Flash was able to grow because it filled a hole. Rich web content with animation, video, sound and interactivity was not possible with browsers that barely adhered to early web standards. The emergence of browsers such as Mozilla Firefox put more emphasis on new web technologies that could eventually replace Flash.
In 2007, Apple released the iPhone and made the historic decision not to support Flash on the platform. Flash was still very popular then, so this move had a disruptive effect on the web, but the writing was on the wall. Flash was no longer needed when browser technologies and dedicated native mobile apps would do the job.
Apple’s decision and the subsequent popularity of the iPhone helped take down Flash as developers tried to make the web accessible to all devices in an increasingly mobile world.
In 2012, Flash was widely regarded as a security risk. This prompted Google to bundle Flash with Chrome to create a sandbox. This effectively places flash content in its own safe space, isolating it from the rest of the system.
As time went on, internet speeds and browser standards went so far that Flash was no longer needed.
Life after Flash
By 2020, the web was already adapted to a new standard that did not depend on proprietary browser technologies. For the tech-savvy, this had been the case for years. Websites such as How-To Geek urged you to remove plugins like Flash as early as 2015. This was possible thanks to the emergence of browser technologies that effectively make Flash obsolete.
Websites designed entirely in Flash have been replaced by – wait for it – websites. Today’s HTML is responsive and scales with your screen size and device capabilities. Flash would scale in a linear sense, like any vector graphics tool, but it was nowhere near as advanced as what is possible with current browsers.
In 2009, the
tag made its appearance as part of the HTML5 rollout. This allowed websites such as YouTube to display video in any modern browser that complied with the HTML5 standard. Faster internet speeds also enabled higher quality video.
Even vector graphics – one of the original reasons for Flash’s success – have a modern equivalent in the SVG (scalable vector graphics) format. Using SVG files it is possible to create websites and apps that look pixel perfect on a smartphone or a large TV.
Access to Flash content in 2021 and beyond
Since there is so much online nostalgia in a Flash container, there are a few projects that will allow you to continue to enjoy Flash content even after Adobe pulls the plug.
The first of these is BlueMaxima’s Flashpoint, a web game preservation project that supports Flash, Shockwave, Java, Unity Web Player, Silverlight, ActiveX and HTML5. It is available in two flavors: a 500MB “Infinity” player that downloads games on the fly, and a massive 500GB + archive that works offline.

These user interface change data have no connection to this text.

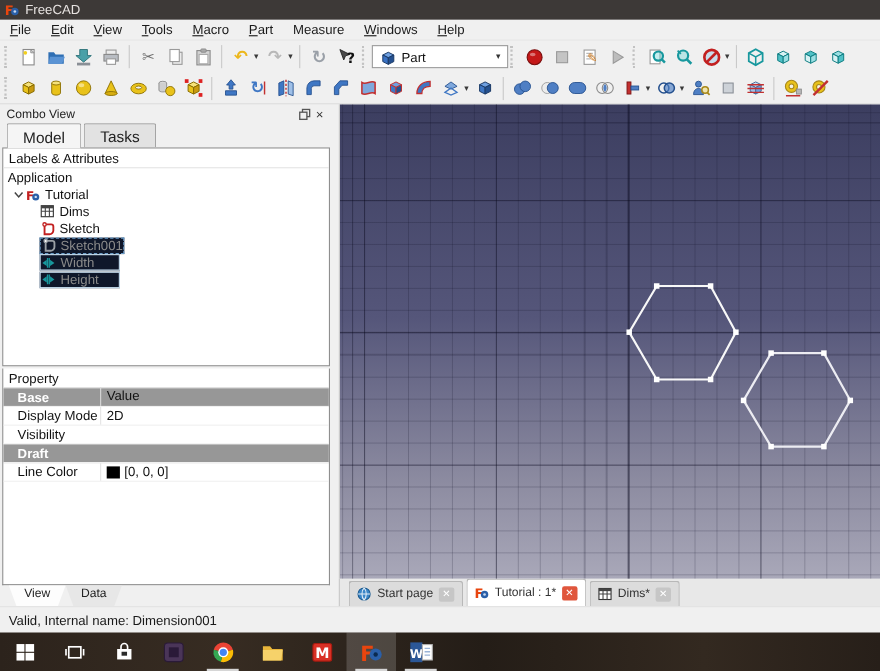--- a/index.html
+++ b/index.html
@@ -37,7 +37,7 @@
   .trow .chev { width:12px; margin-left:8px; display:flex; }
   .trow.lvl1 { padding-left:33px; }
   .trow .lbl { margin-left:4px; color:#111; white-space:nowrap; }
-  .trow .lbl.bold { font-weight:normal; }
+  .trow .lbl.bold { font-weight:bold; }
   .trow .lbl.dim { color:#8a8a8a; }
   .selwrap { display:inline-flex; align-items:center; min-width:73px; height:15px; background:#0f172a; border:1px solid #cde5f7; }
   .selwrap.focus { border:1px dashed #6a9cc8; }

There is also a project called Ruffle that tries to emulate Flash. It can run as a standalone application on most major operating systems or as a browser app using the WebAssembly programming language. It is primarily intended for website owners who can install it server-side and their Flash content “just works” natively.
RELATED: How to play old Flash games in 2020 and beyond
The end of a flash era
Retirement from Adobe Flash is a bittersweet moment for many. While the browser plugin was responsible for a host of security issues in its later life, it was also used to create some of the most memorable moments on the web. Fortunately, thanks to projects like BlueMaxima’s Flashpoint and Ruffle, a lot of content has been preserved.
Flash was a fairly accessible creative suite for beginning animators and web game developers. If you’re feeling creative but lack the technical skills of a programmer, you can try making your own 3D games on a PS4 or PS5 with Dreams.